### Stored data entries
Start of Block

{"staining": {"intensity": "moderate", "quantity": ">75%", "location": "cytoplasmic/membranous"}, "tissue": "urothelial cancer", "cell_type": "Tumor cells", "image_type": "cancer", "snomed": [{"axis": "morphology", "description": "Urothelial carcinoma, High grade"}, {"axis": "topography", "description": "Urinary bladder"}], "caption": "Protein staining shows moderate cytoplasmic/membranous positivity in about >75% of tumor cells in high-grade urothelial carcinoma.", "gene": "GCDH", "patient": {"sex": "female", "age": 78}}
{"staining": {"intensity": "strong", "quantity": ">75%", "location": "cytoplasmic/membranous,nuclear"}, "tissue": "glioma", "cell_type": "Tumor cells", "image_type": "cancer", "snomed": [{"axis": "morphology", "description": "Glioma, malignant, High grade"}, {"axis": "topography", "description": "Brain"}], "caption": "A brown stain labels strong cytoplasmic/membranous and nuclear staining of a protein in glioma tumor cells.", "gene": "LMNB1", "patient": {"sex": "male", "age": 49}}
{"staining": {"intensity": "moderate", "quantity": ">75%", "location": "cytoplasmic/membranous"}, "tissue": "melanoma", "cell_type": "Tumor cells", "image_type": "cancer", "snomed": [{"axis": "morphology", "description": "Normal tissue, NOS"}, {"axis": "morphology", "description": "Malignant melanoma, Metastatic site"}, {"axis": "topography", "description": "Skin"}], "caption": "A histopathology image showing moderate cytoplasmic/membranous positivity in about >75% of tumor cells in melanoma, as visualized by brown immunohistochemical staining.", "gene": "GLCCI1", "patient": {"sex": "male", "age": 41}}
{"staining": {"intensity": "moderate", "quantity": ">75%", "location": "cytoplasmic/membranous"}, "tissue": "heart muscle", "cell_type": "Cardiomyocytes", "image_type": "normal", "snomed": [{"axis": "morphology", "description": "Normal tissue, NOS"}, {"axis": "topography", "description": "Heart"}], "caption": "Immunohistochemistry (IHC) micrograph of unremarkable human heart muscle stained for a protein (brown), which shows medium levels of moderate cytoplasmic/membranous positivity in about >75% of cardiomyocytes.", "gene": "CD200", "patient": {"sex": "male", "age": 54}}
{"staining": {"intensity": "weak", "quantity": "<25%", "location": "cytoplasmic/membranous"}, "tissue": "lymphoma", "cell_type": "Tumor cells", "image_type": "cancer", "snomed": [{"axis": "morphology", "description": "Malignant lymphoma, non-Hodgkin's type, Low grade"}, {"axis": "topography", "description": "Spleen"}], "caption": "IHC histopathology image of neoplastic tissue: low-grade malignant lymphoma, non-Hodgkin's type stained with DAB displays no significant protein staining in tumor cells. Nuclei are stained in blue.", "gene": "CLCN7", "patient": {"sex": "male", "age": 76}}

End of Block

### PROBLEM TO WORK ON
The task requires an exact transcription of all the data.

### RESPONSE TO THIS TASK
{"staining": {"intensity": "moderate", "quantity": ">75%", "location": "cytoplasmic/membranous"}, "tissue": "urothelial cancer", "cell_type": "Tumor cells", "image_type": "cancer", "snomed": [{"axis": "morphology", "description": "Urothelial carcinoma, High grade"}, {"axis": "topography", "description": "Urinary bladder"}], "caption": "Protein staining shows moderate cytoplasmic/membranous positivity in about >75% of tumor cells in high-grade urothelial carcinoma.", "gene": "GCDH", "patient": {"sex": "female", "age": 78}}
{"staining": {"intensity": "strong", "quantity": ">75%", "location": "cytoplasmic/membranous,nuclear"}, "tissue": "glioma", "cell_type": "Tumor cells", "image_type": "cancer", "snomed": [{"axis": "morphology", "description": "Glioma, malignant, High grade"}, {"axis": "topography", "description": "Brain"}], "caption": "A brown stain labels strong cytoplasmic/membranous and nuclear staining of a protein in glioma tumor cells.", "gene": "LMNB1", "patient": {"sex": "male", "age": 49}}
{"staining": {"intensity": "moderate", "quantity": ">75%", "location": "cytoplasmic/membranous"}, "tissue": "melanoma", "cell_type": "Tumor cells", "image_type": "cancer", "snomed": [{"axis": "morphology", "description": "Normal tissue, NOS"}, {"axis": "morphology", "description": "Malignant melanoma, Metastatic site"}, {"axis": "topography", "description": "Skin"}], "caption": "A histopathology image showing moderate cytoplasmic/membranous positivity in about >75% of tumor cells in melanoma, as visualized by brown immunohistochemical staining.", "gene": "GLCCI1", "patient": {"sex": "male", "age": 41}}
{"staining": {"intensity": "moderate", "quantity": ">75%", "location": "cytoplasmic/membranous"}, "tissue": "heart muscle", "cell_type": "Cardiomyocytes", "image_type": "normal", "snomed": [{"axis": "morphology", "description": "Normal tissue, NOS"}, {"axis": "topography", "description": "Heart"}], "caption": "Immunohistochemistry (IHC) micrograph of unremarkable human heart muscle stained for a protein (brown), which shows medium levels of moderate cytoplasmic/membranous positivity in about >75% of cardiomyocytes.", "gene": "CD200", "patient": {"sex": "male", "age": 54}}
{"staining": {"intensity": "weak", "quantity": "<25%", "location": "cytoplasmic/membranous"}, "tissue": "lymphoma", "cell_type": "Tumor cells", "image_type": "cancer", "snomed": [{"axis": "morphology", "description": "Malignant lymphoma, non-Hodgkin's type, Low grade"}, {"axis": "topography", "description": "Spleen"}], "caption": "IHC histopathology image of neoplastic tissue: low-grade malignant lymphoma, non-Hodgkin's type stained with DAB displays no significant protein staining in tumor cells. Nuclei are stained in blue.", "gene": "CLCN7", "patient": {"sex": "male", "age": 76}}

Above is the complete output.